How to complete this task: Every entry, start to finish, should be printed verbatim without pictures.

Supplied material Start Marker

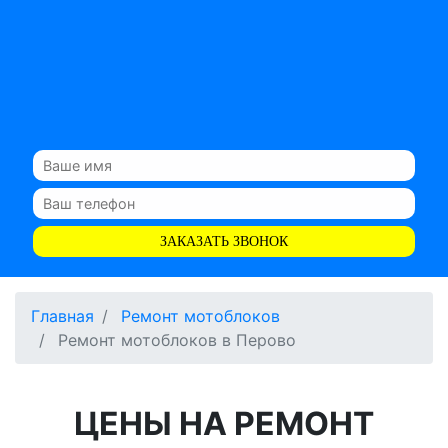
ЗАКАЗАТЬ ЗВОНОК
Главная
Ремонт мотоблоков
Ремонт мотоблоков в Перово
ЦЕНЫ НА РЕМОНТ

Supplied material End Marker

Answer section:
ЗАКАЗАТЬ ЗВОНОК
Главная
Ремонт мотоблоков
Ремонт мотоблоков в Перово
ЦЕНЫ НА РЕМОНТ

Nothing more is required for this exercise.